Aralarında uzun uzun meraklı sohbetler geçirerek yazı tamamlarlar ve ikiside artık ayrılık vaktinin geldiğini düşünür ve Ayşe İtalya'ya giderek ilk adımı atmış olur ve C. rahatlar ve tekrar eski evine döner.



Yine uzun bir süre sonra sokakta bir kadın görür ve o an her şey durur, bütün ağrıları geçer ve kadının peşinden koşa koşa gider fakat kadın otobüse binmiştir ve ne kadar koşsa da yetişemez hemen bir taksinin önüne atılır ve durumu yanlış anlayan taksi şoförü ile kavgaya tutuşur ve hayalinde ki kadın öylece gitmiştir. Polis gelir ve artık geç olduğu için zorluk çıkartmadan bütün hevesleri biter...


...YUSUF ATILGAN...


Yusuf Atılgan'ın bugüne kadar;  3 roman, 3 öykü, 2 şiiri, 1 çeviri, 1 piyes yazısı bulunmaktadır. İlerleyen günlerde diğer ölümsüz eseri ''Anayurt Oteli'' ni de değerlendirmeye alacağım tabiki...



...YUSUF ATILGAN...

Satırlar →
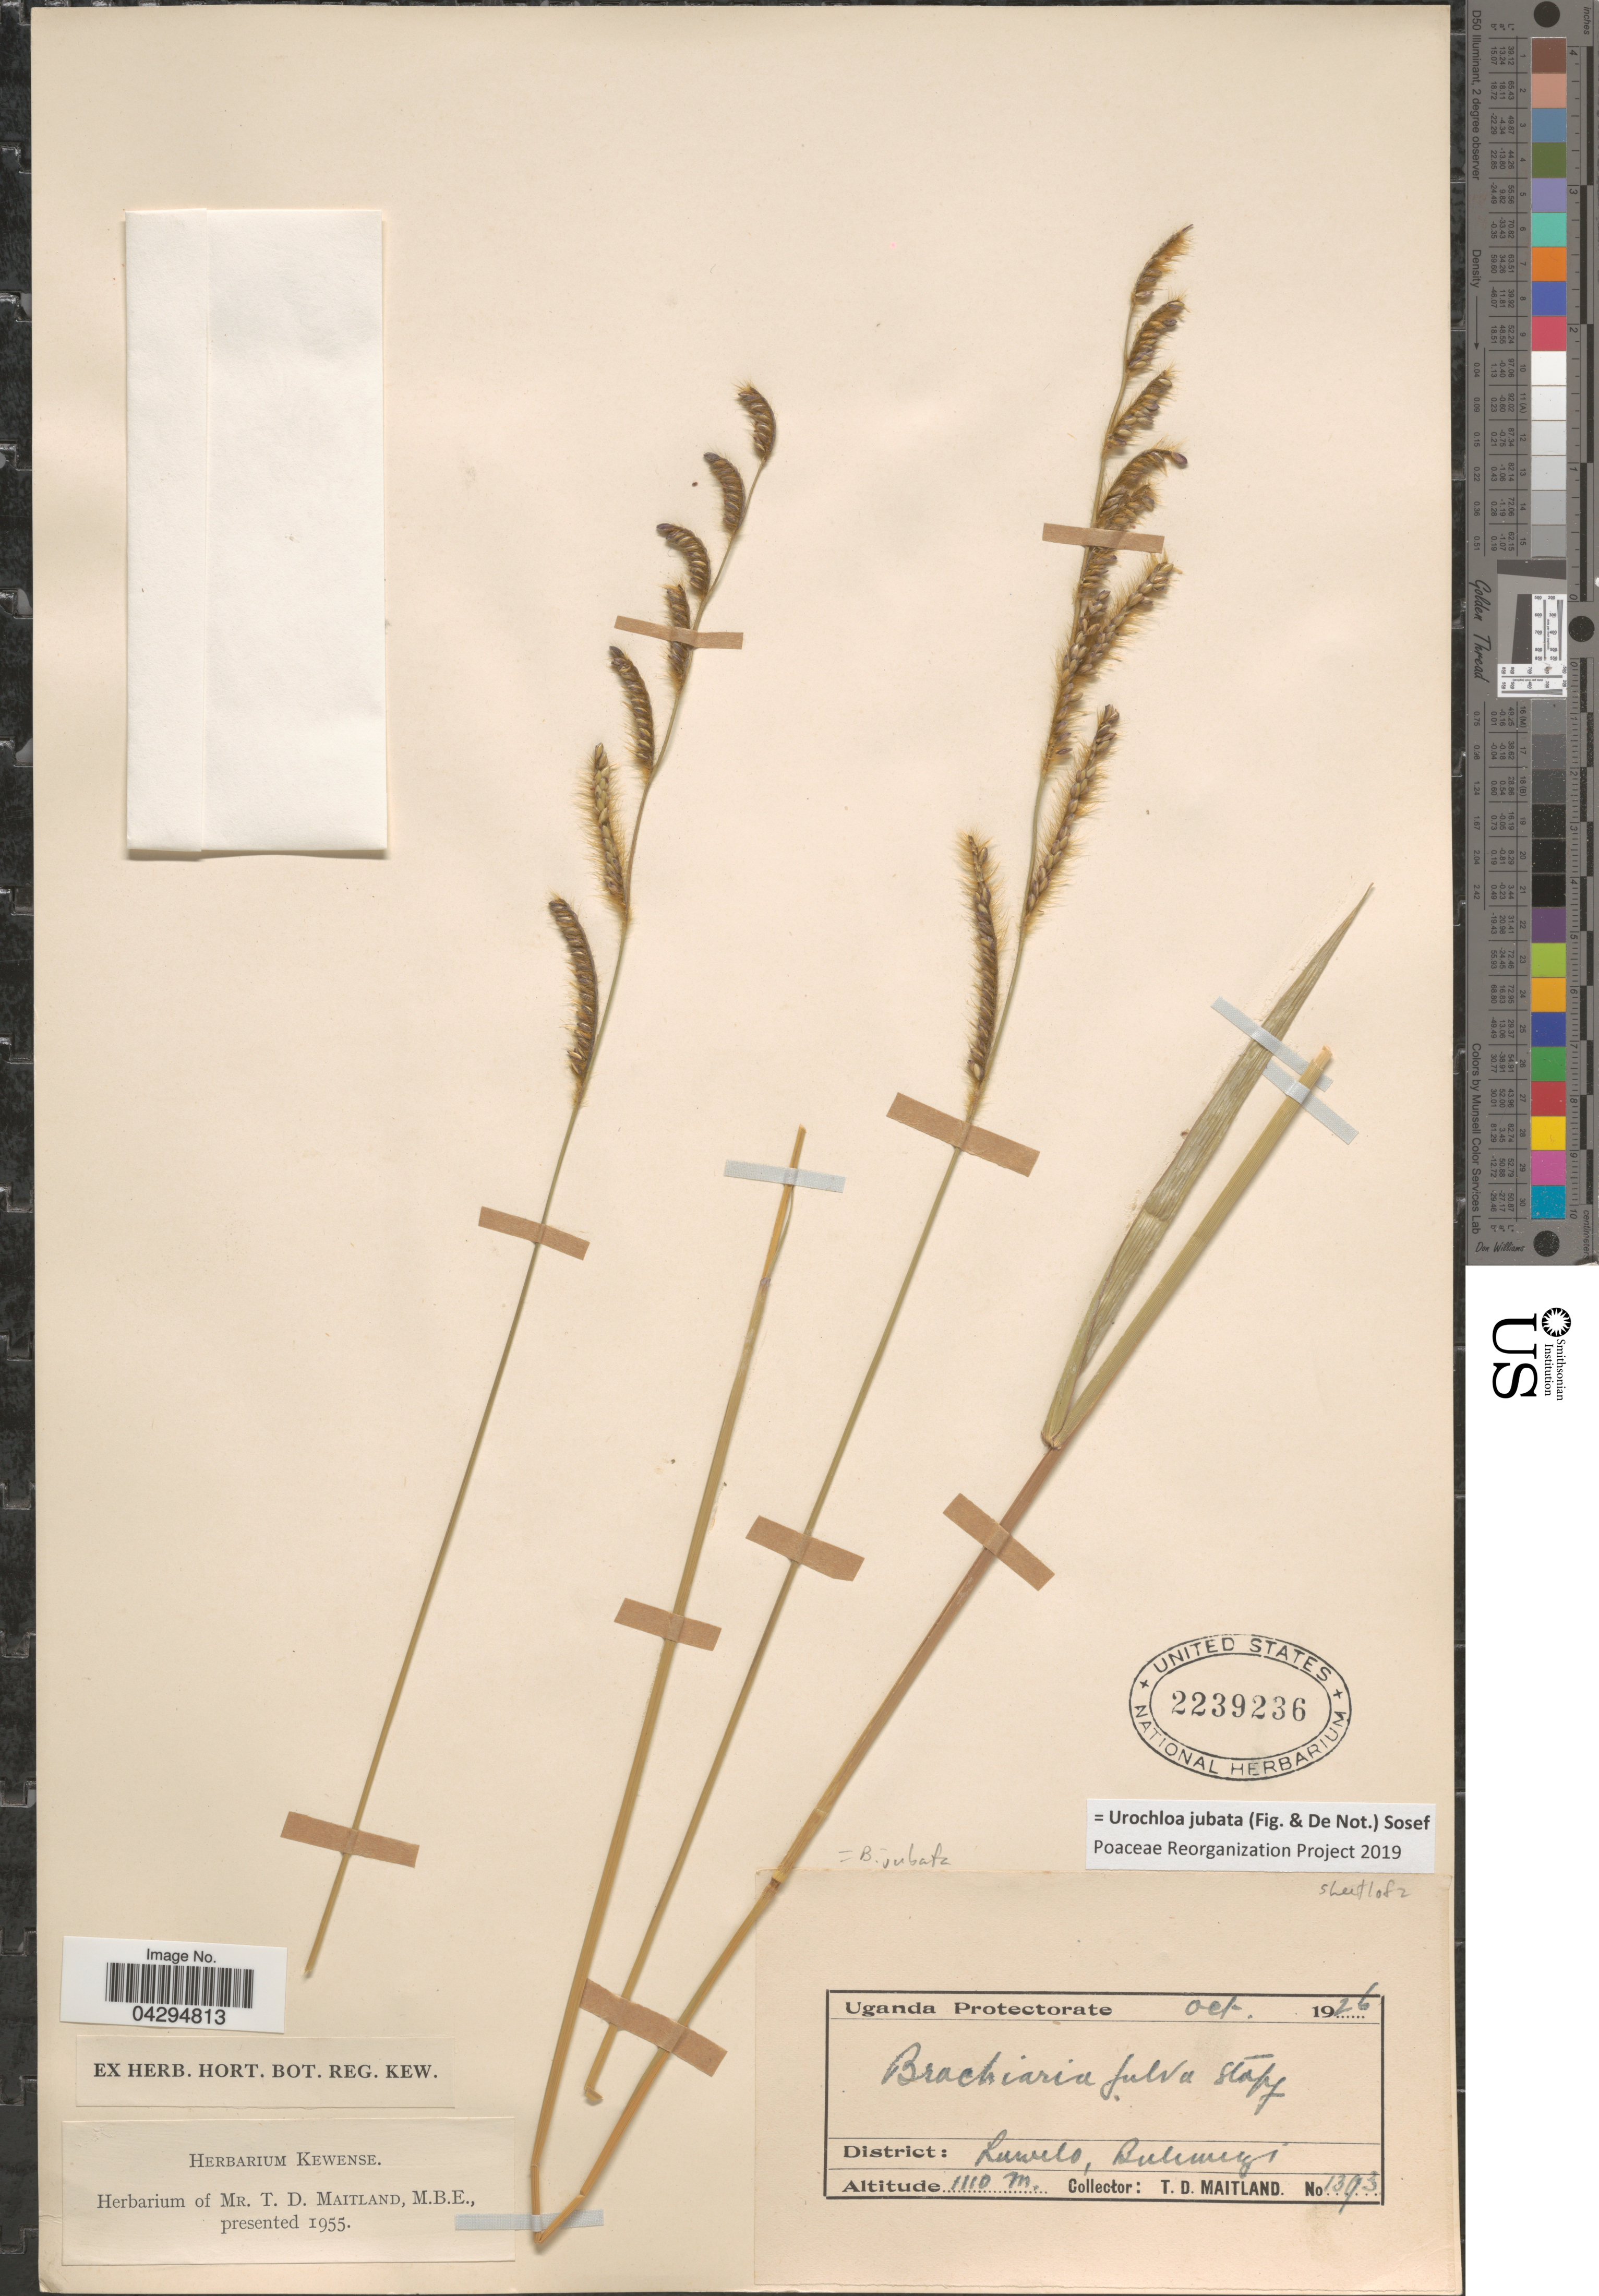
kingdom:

...

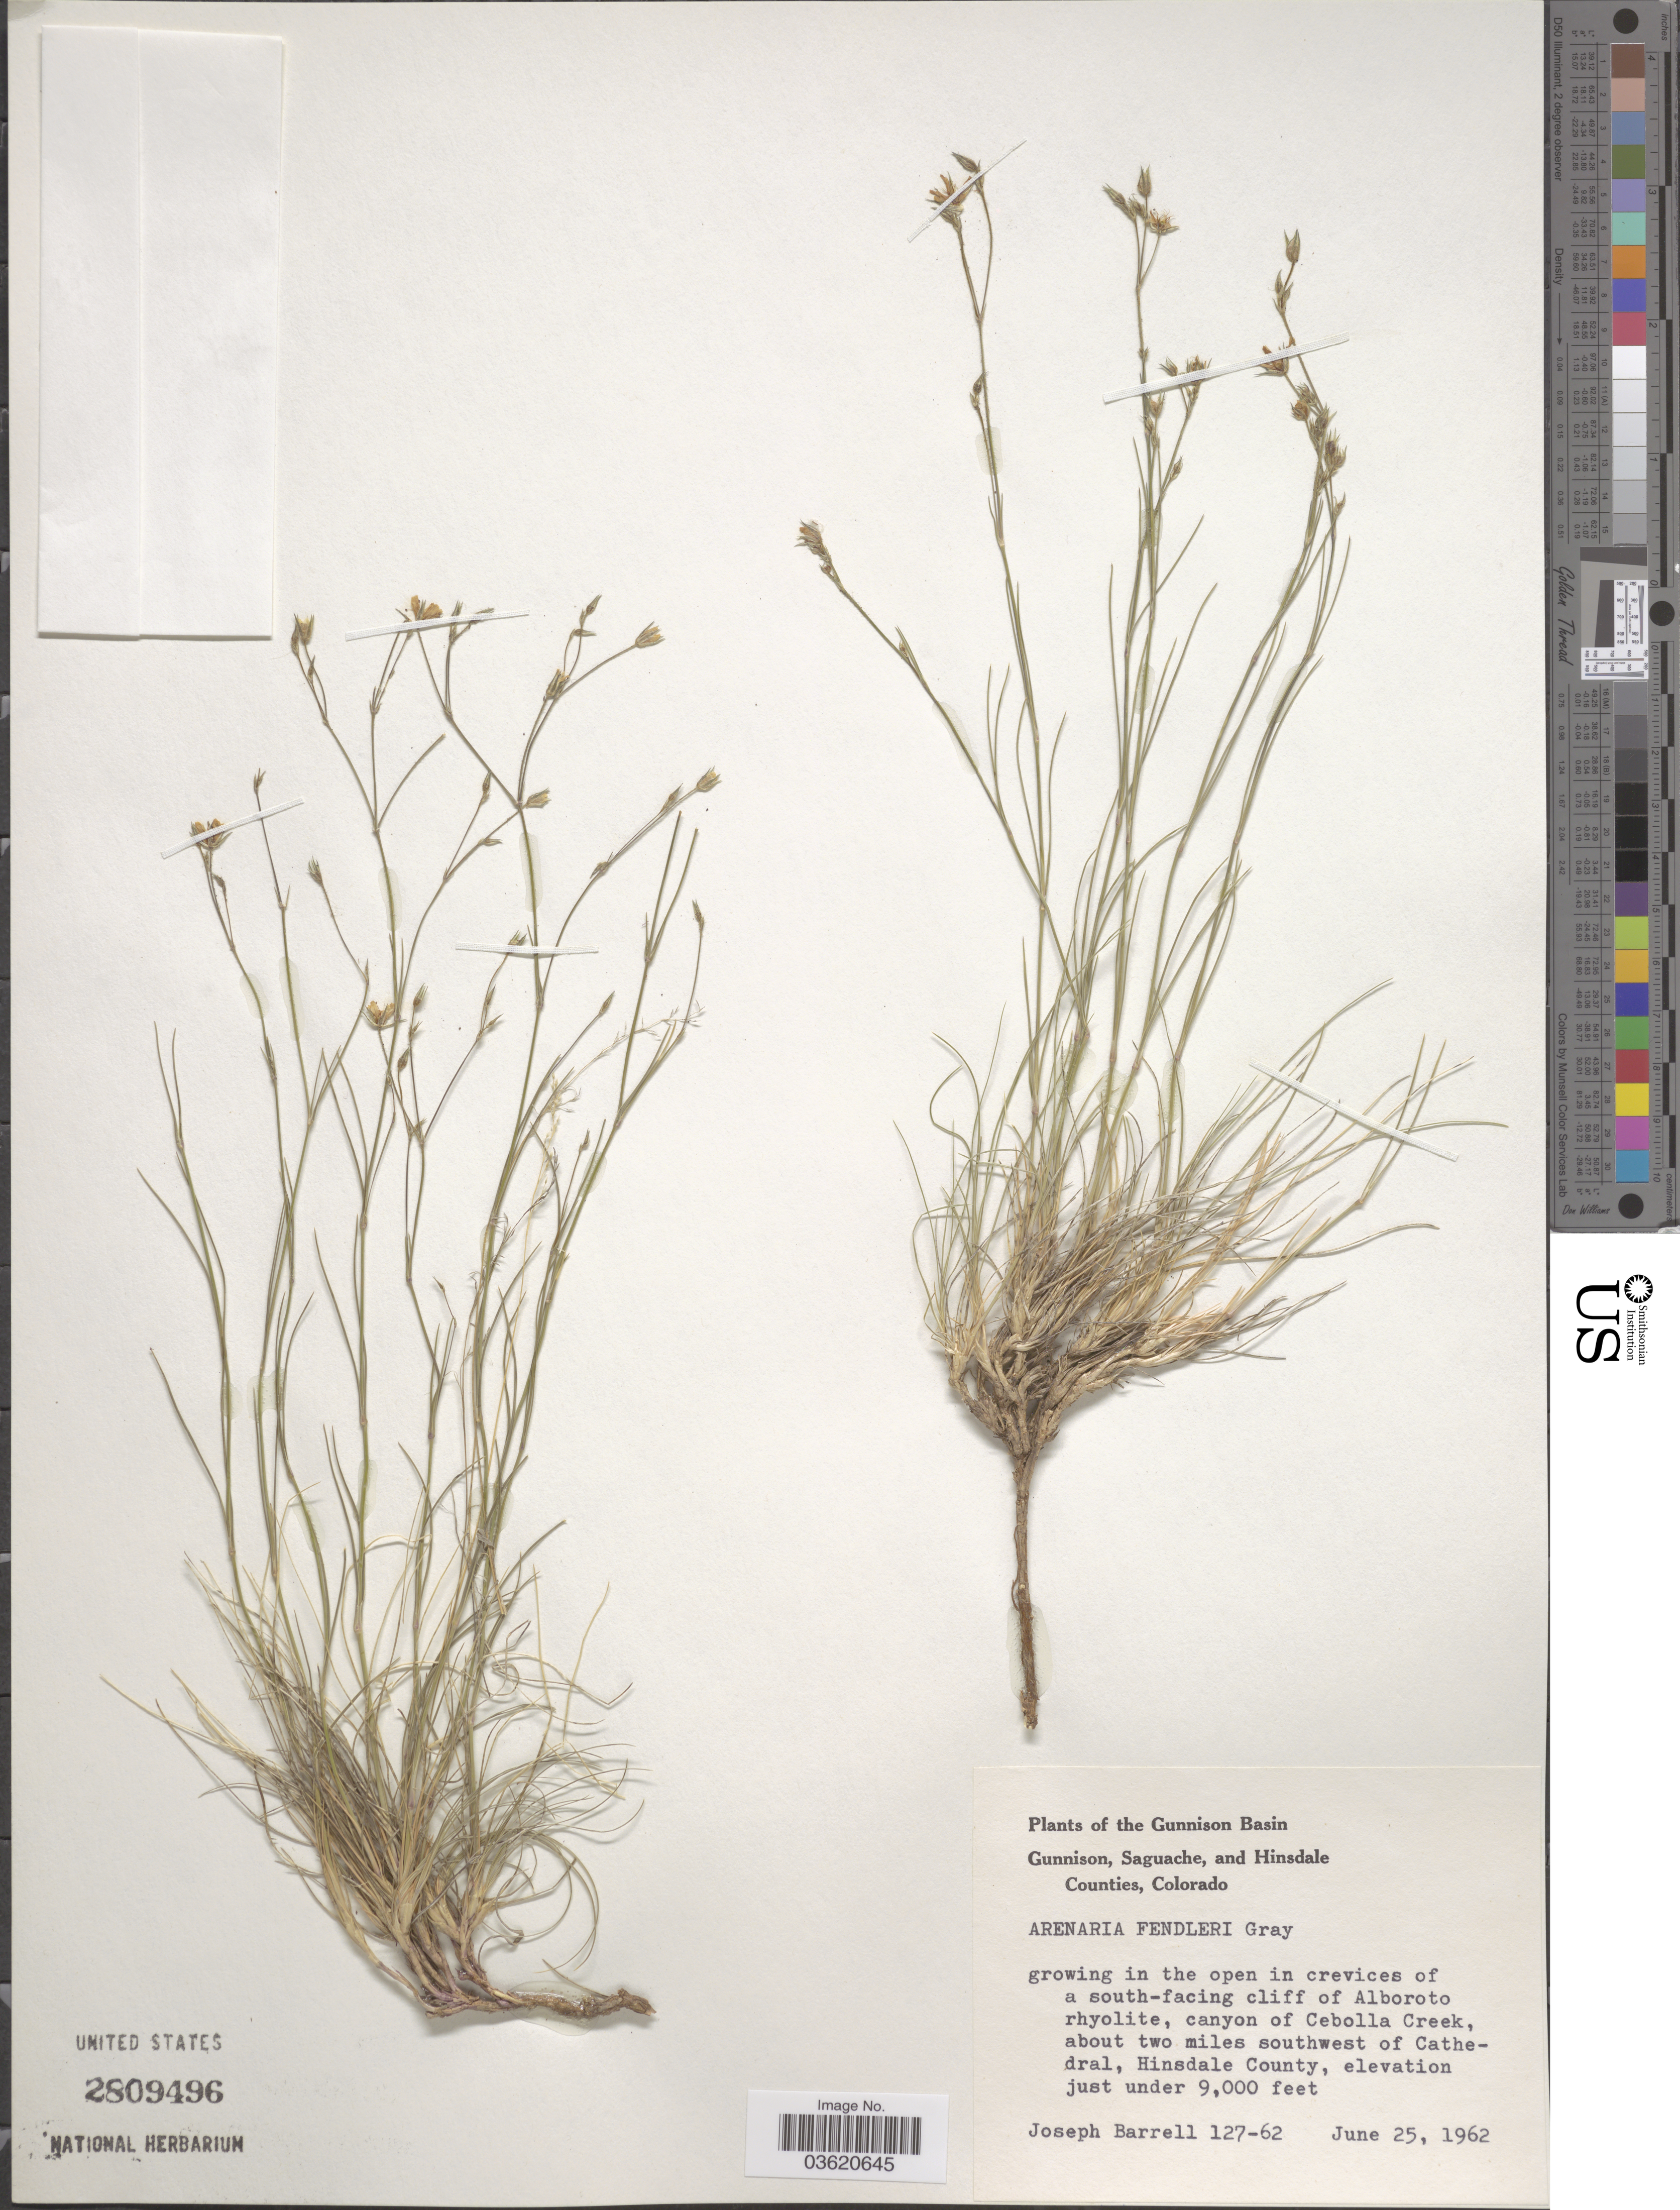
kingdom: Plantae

Alıştırmalar →
a) Yusuf Atılgan üzerine yazıya göre yazar, ilerleyen günlerde hangi eserini değerlendirmeye almayı planlıyor?
b) Yusuf Atılgan üzerine yazıyı kaldığı yerden alıp sürdürün.

Görev Sonuçları →
a) Anayurt Oteli

b)
''Aylak Adam''dan Alıntılar;


  • ''...Eve gelirken on paket sigarayla bir deste kibrit aldı. Odasının ışığını yaktı. Elindekileri karyolanın altına, boş bavula koydu. Çevresine bakındı. Yoktu. Oturma odasını da aradı. Orada da yoktu. Bunca lüzumsuz eşya vardı da, neden en gereken, bir sigara küllüğü yoktu. Kadınlar da böyleydi. Dünyada gereğinden çok kadın vardı ama, yalnız bir teki yoktu...''
Aylak Adam - Yusuf Atılgan



''...Ağaç dalındaki, gövdeden ayrılma eğilimini fark ettin mi bilmem? Hep öteye öteye uzar. Gövdenin toprağa kök salmış rahatlığından bir kaçıştır bu. Özgürlüğe susamışlıktır...''
Aylak Adam - Yusuf Atılgan



''...Belki de insanlar kendi kendilerini düşünmek, hayaller kurmak için yeteri kadar yalnız kalamadıklarından anlayışsız oluyorlardı...''
Aylak Adam - Yusuf Atılgan







''...Kadınların neden evlendiklerini anlıyorum: Yalnız kalabilmek için...''
Aylak Adam - Yusuf Atılgan







“...Birden kaldırımdan taşan kalabalıkta onun da olabileceği aklıma geldi. İçimdeki sıkıntı eridi…”
Aylak Adam - Yusuf Atılgan





...YUSUF ATILGAN...


''Aylak Adam''a Kişisel Yorumum;

  • Türk edebiyatının bu güzel eseri okuyan herkes gibi benimde hoşuma gitti.
  • Başında söylediğim gibi karakterle okuyucu arasında güzel bir bağ, benzerlik hissettiriyor, çünkü üşengeçliği herkes sever.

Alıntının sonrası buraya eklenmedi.